Davison has a much tougher road ahead of him, because of the injury. He spent three months unable to bear weight on his right leg, and even with rehabilitation, he can't see himself doing anything significant on the ice for another month and a half or two.



Currently, he's allowed to skate for five to 10 minutes on the ice, but he'd rather spend time in the gym rebuilding strength for now. "Four or five minutes at a time on the ice isn't necessarily going to help me, especially for the next month," he said. "This injury is a really bad one for an athlete because you have to go slow with recovery, that you almost don't want to go back on [to the ice] If you go back on and you think you're fine, you could do more damage."



In the meantime, Davison said he'll test the waters and put his name out, hoping to find another pairs partner. But it won't be easy. "It will have to be someone pretty special, to be successful pretty quickly," he said.



"I'm not 20 years old any more," the 25-year-old said. "It's like with anything, when you've had success in something, you don't want to take massive steps backward to try and redo it."
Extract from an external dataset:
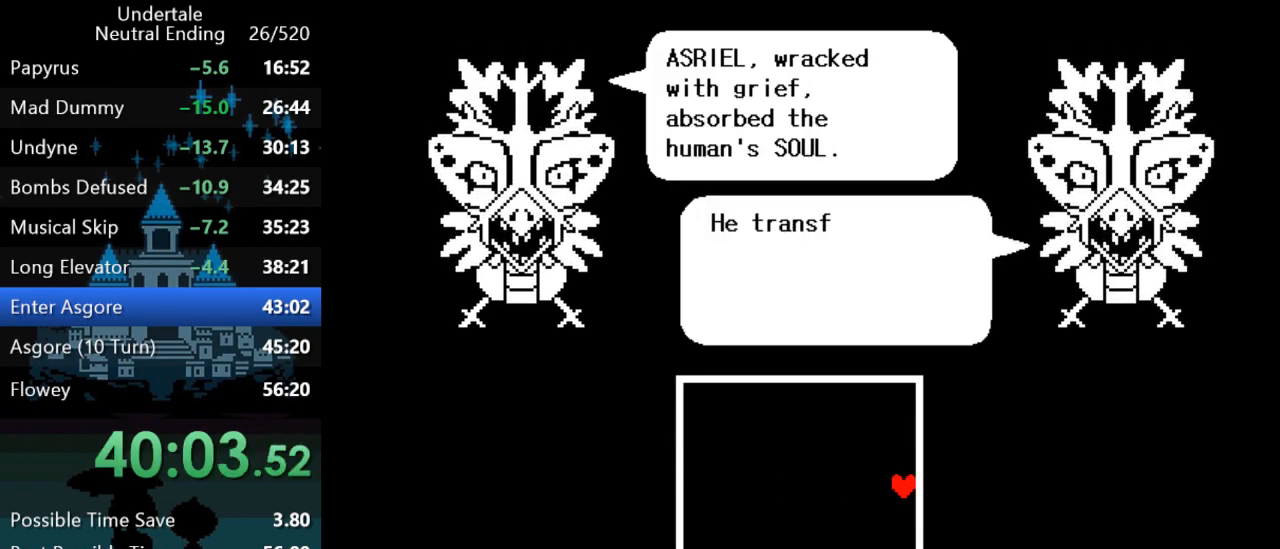
{"keys": ["return", "right"], "events": [[50, "return", "up"], [50, "z", "down"], [83, "return", "down"], [117, "z", "up"], [150, "return", "up"], [183, "z", "down"], [217, "return", "down"], [217, "z", "up"], [250, "return", "up"], [283, "return", "down"], [283, "z", "down"], [317, "z", "up"], [367, "return", "up"], [400, "return", "down"], [400, "z", "down"], [467, "return", "up"], [467, "z", "up"], [500, "return", "down"]]}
He knows the availability of female partners at the world level is slim, but said he's keeping his options open.



He's also been studying online through Athabasca University, but if he does not find a new pairs partner, he may seek further education in Toronto and area. He'd eventually like to coach, or to give something back to Skate Canada, as in working as a team leader at competitions.



For now, one dream is dead, but new ones are growing.



"There's nothing bad about this," Davison said. "It's for both of us. We're just looking forward to moving on to the new opportunities that we can find."



Dubé and Davison won Canada's only pairs medal at a major championships since Jamie Salé and David Pelletier captured gold at the 2002 Olympics. Michael Slipchuk, high-performance director for Skate Canada, said Dubé and Davison gave a jump-start to the Canadian program in 2008.



Slipchuk also said that Olympic ice dancing champions Tessa Virtue and Scott Moir are healthy and ready to defend their title at the world championships in a week in Tokyo. They had withdrawn from the free dance at the Four Continents Championships last month in Taiwan, with Virtue citing a problem with a quad muscle.